## Task item
Write out the data exactly as given, dropping every picture.

[Records from a dataset]
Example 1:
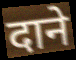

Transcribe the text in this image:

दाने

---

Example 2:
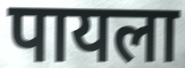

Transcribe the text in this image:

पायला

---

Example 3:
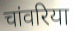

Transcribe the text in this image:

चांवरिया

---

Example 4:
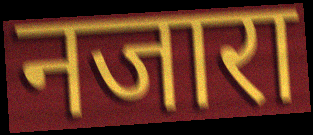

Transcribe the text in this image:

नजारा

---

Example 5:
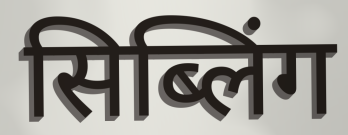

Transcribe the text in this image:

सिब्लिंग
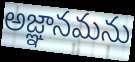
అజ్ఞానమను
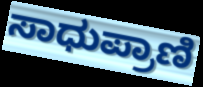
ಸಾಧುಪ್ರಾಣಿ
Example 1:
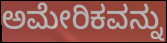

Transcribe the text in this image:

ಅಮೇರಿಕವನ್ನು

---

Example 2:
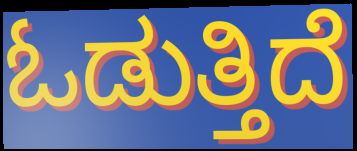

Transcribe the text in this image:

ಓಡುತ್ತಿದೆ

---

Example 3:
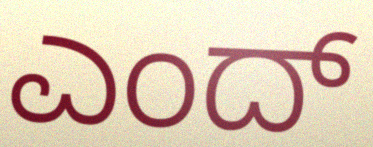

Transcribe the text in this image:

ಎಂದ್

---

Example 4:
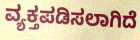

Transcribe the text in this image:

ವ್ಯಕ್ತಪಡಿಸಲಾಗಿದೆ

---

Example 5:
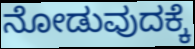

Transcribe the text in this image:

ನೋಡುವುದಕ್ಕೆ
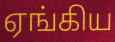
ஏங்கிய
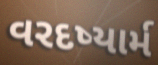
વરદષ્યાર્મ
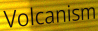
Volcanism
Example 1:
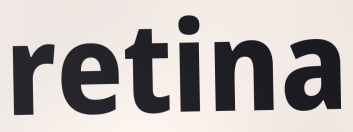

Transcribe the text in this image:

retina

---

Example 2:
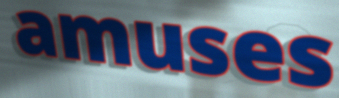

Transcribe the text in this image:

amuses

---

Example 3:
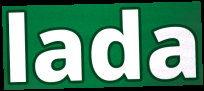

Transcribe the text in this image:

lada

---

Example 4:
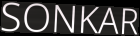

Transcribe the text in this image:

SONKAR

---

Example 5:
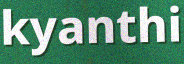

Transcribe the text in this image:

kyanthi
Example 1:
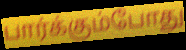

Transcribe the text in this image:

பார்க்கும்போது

## Your response
Example 1:

Transcribe the text in this image:

दाने

---

Example 2:

Transcribe the text in this image:

पायला

---

Example 3:

Transcribe the text in this image:

चांवरिया

---

Example 4:

Transcribe the text in this image:

नजारा

---

Example 5:

Transcribe the text in this image:

सिब्लिंग
అజ్ఞానమను
ಸಾಧುಪ್ರಾಣಿ
Example 1:

Transcribe the text in this image:

ಅಮೇರಿಕವನ್ನು

---

Example 2:

Transcribe the text in this image:

ಓಡುತ್ತಿದೆ

---

Example 3:

Transcribe the text in this image:

ಎಂದ್

---

Example 4:

Transcribe the text in this image:

ವ್ಯಕ್ತಪಡಿಸಲಾಗಿದೆ

---

Example 5:

Transcribe the text in this image:

ನೋಡುವುದಕ್ಕೆ
ஏங்கிய
વરદષ્યાર્મ
Volcanism
Example 1:

Transcribe the text in this image:

retina

---

Example 2:

Transcribe the text in this image:

amuses

---

Example 3:

Transcribe the text in this image:

lada

---

Example 4:

Transcribe the text in this image:

SONKAR

---

Example 5:

Transcribe the text in this image:

kyanthi
Example 1:

Transcribe the text in this image:

பார்க்கும்போது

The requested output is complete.